Buying Nazism | History Today - 4 minutes read


Moritz Föllmer’s study of culture in the Third Reich first appeared in German in 2016. Now it is available in English. It is a surprising book in some ways. If we reflect on culture under Nazism, we might think of the films of Leni Riefenstahl, or the attempt to create dramatic forms such as the Thingspiel (an outdoor theatre movement celebrating national rebirth, which came to an end in 1935). We might also think of the tedious blood and soil novels romanticising the Germans’ relationship to the land, sarcastically described as ‘Blubo’ literature by, among others, Thomas Mann. But Föllmer has very little to say about any of this. 

He does provide discussions of key Nazi-period films such as Veit Harlan’s notorious Jud Süß (1940) or Rolf Hansen’s The Great Love (1942), in which the actor Zarah Leander plays a singer who falls in love with a German fighter pilot. Föllmer’s book also considers the role of architecture in Hitler’s vision of Germany’s urban transformation. But for the most part Föllmer is not so interested in Nazi attempts to produce distinctive artistic forms or modes of expression. This is in part, presumably, because it has already been studied (for instance by J.M. Ritchie and, most recently, Michael Kater), but also because his book operates on the premise that these attempts largely failed. Instead, he takes a different approach – and herein lies the value and quality of this fascinating study.

Föllmer’s understanding of culture is broad. Often he uses it to mean lifestyle. It was here that the Nazis offered much. Föllmer explores how consumerism boomed in the early years of the Third Reich (and even, for a time, during the war). For all that Nazism was a dictatorship, ordinary non-Jewish Germans felt they had choices they had not had before. As the economy improved, Germans travelled widely, a process supported by Nazi organisations such as Strength Through Joy, which offered a range of affordable holidays. Travel-writing journalism developed as a form. The Nazis made theatre and concerts available to wider audiences. For artists who had been struggling to make ends meet during the Weimar Republic, the corporate organisation of the arts under Goebbels brought with it the prospect of social insurance (if patchy) and of course employment – especially as the Jews and other artists considered ‘undesirable’ by the Nazis were squeezed out.
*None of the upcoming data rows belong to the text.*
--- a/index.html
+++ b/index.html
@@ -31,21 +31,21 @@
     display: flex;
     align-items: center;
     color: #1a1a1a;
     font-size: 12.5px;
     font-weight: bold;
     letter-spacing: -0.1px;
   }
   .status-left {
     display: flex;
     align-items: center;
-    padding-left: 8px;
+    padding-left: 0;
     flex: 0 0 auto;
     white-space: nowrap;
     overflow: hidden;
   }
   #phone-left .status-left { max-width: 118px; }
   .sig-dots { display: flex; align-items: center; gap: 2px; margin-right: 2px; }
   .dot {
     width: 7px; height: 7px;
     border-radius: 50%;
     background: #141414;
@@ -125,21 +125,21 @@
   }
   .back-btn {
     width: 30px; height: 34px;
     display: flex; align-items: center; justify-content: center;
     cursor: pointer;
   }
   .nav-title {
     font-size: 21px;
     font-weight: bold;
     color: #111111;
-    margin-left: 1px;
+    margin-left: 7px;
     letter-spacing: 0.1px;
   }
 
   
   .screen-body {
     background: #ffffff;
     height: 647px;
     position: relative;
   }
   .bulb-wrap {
Again and again Föllmer shows how it was precisely the vagueness of much Nazi ideology, at least in the early years of Nazi rule, that appealed to many Germans, because it enabled them to see in Nazism what they wanted to see. Often it was enough that the Nazis seemed to be committed to ideas of national pride and regeneration – that this commitment involved excluding Jews was all too wilfully overlooked. Nazi ideas of völkisch unity meshed with an expanding participation in bourgeois traditions and modern trends (for instance, in design and clothing) in ways which made this exclusion easier to accept. Föllmer demonstrates how easy it was for German teachers, academics, artists and others to ‘buy’ into Nazism. 
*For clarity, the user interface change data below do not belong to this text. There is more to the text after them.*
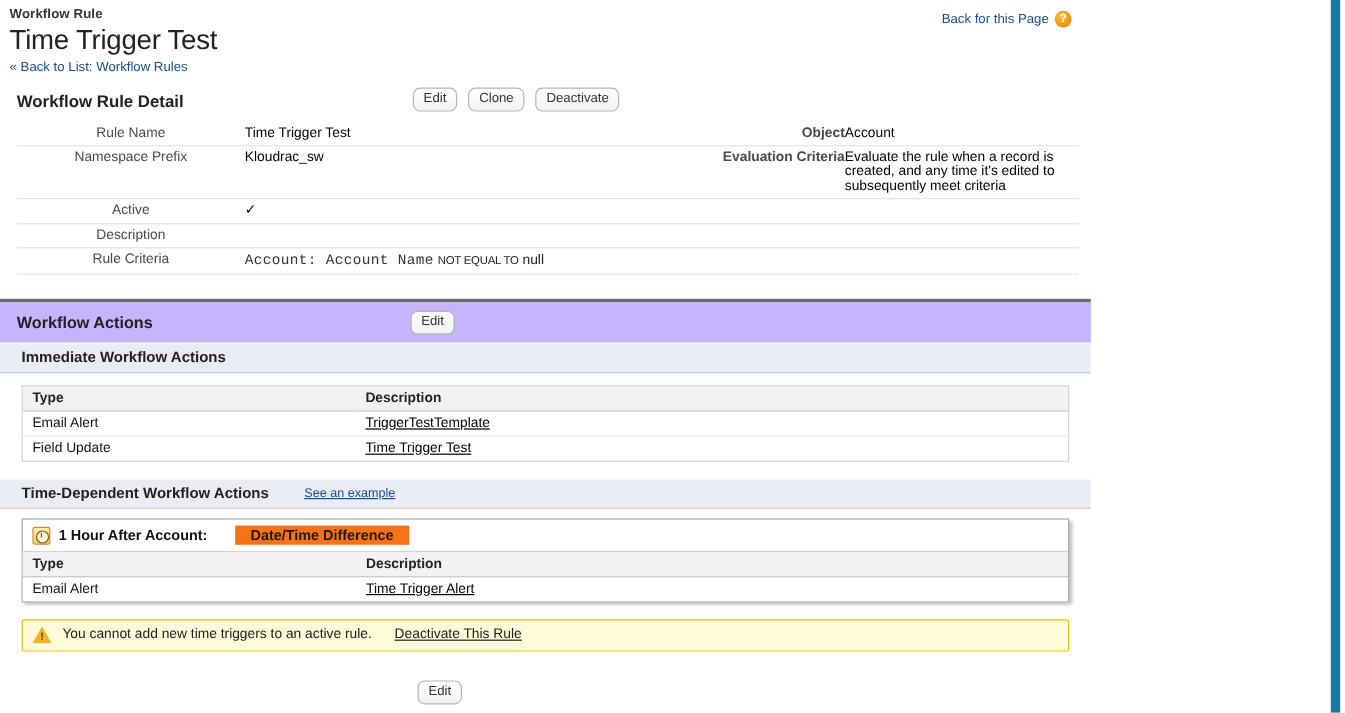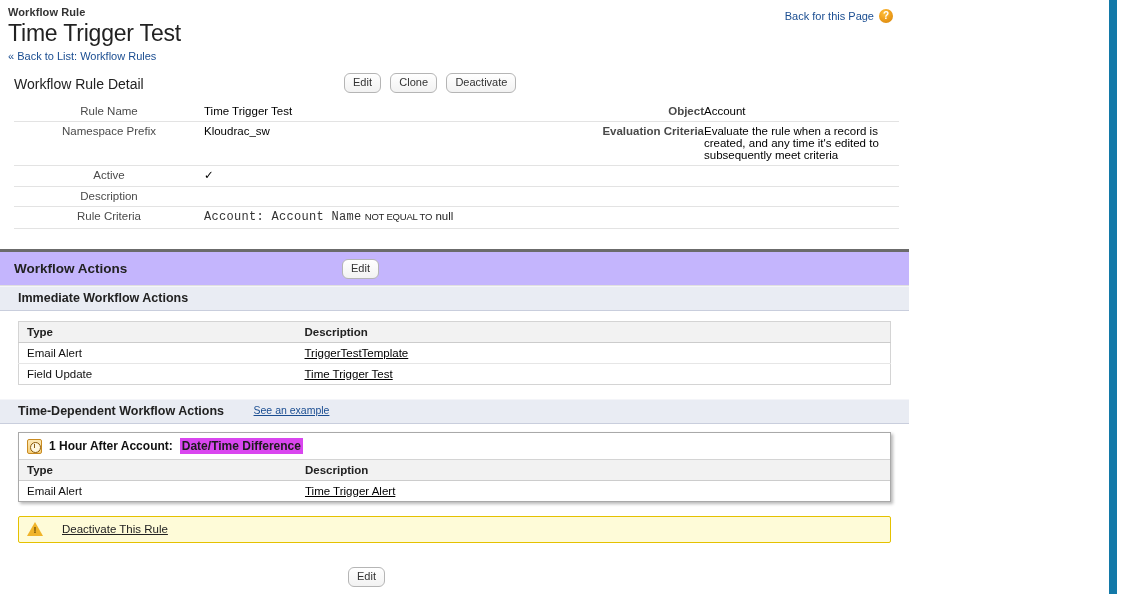--- a/index.html
+++ b/index.html
@@ -58,21 +58,21 @@
     background: radial-gradient(circle at 40% 30%, #ffc13d 0%, #f0a11e 45%, #d2820b 100%);
     color: #ffffff; font-size: 10px; font-weight: bold;
     text-align: center; line-height: 14px; margin-left: 5px;
     vertical-align: middle;
   }
 
   
   .detail-wrap { margin-top: 10px; padding: 0 10px 0 14px; }
   .panel-bar { position: relative; height: 26px; }
   .panel-title {
-    font-size: 14px; font-weight: normal; color: #222222;
+    font-size: 14px; font-weight: bold; color: #222222;
     display: inline-block; line-height: 22px;
   }
   .btn-row { position: absolute; left: 330px; top: 0; }
   .btn {
     display: inline-block;
     font-family: "Liberation Sans", sans-serif;
     font-size: 11px; color: #333333;
     background: linear-gradient(#ffffff, #f2f2f2);
     border: 1px solid #b5b5b5;
     border-radius: 6px;
@@ -193,21 +193,21 @@
     position: absolute; left: 2px; top: 2px;
     width: 9px; height: 9px; border-radius: 50%;
     border: 1.5px solid #8a5c10; background: #fff6dd;
   }
   .clock-icon::after {
     content: "";
     position: absolute; left: 6px; top: 4px;
     width: 1px; height: 4px; background: #8a5c10;
   }
   .tt-highlight {
-    background: #d946ef; color: #1c1c1c; padding: 1px 2px;
+    background: #f97316; color: #1c1c1c; padding: 1px 13px; margin-left: 16px;
   }
   .tt-box table.grid {
     width: 100%; margin: 0;
     border: none; border-top: 1px solid #d4d4d4;
   }
   .tt-box table.grid th { border-top: none; }
 
   
   .warn {
     margin: 14px 18px 0 18px;
@@ -352,20 +352,21 @@
             <tr>
               <td class="c1">Email Alert</td>
               <td><a href="#">Time Trigger Alert</a></td>
             </tr>
           </tbody>
         </table>
       </div>
 
       <div class="warn">
         <span class="warn-icon"></span>
+        <span>You cannot add new time triggers to an active rule.</span>
         <a href="#">Deactivate This Rule</a>
       </div>
 
       <div class="bottom-btns">
         <button class="btn">Edit</button>
       </div>
     </div>
 
   </div>
   <div id="right-rail"></div>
When it became abundantly clear that racial thinking was to be the driving force behind Nazi policy, opportunism, as well as anti Jewish feeling, played a big part in motivating support. Early history scholars benefited from the Nazi obsession with ethnography, while social scientists, scholars of religion, anthropologists and historians also benefited from Nazi racism. The Nazi classification of much modernist art as Jewish, bolshevist and ‘degenerate’ enabled second-rate, conservative artists to rise to a certain prominence. Throughout his lucid study, Föllmer also focuses on the victims of this racial thinking: the Jews, whose sphere of cultural life was narrowed constantly but who even in the ghettos and camps found ways of keeping cultural traditions alive. 

Following the outbreak of war and the German occupation of much of Europe, notions that German culture was somehow superior to other cultures typified the responses of the occupiers. Föllmer shows this by example of the writer Ernst Jünger and even the young Heinrich Böll in France. Catching sight of the cathedral in Le Mans, Böll found it hard to believe that it could have been ‘built by this nation, these repulsive men who loll about like women’. What is perhaps more surprising is that some occupied, neutral and Axis countries shared this admiration for all things German, or at least hoped that Germany’s ethnic idea of national culture would enable them to articulate and implement their own.

Culture in the Third Reich is readable and convincing. Engagingly and meticulously translated, it can only be recommended.

Culture in the Third Reich
Moritz Föllmer, translated by Jeremy Noakes and Lesley Sharpe
Oxford 322pp £20

Bill Niven is Professor of Contemporary German History at Nottingham Trent University.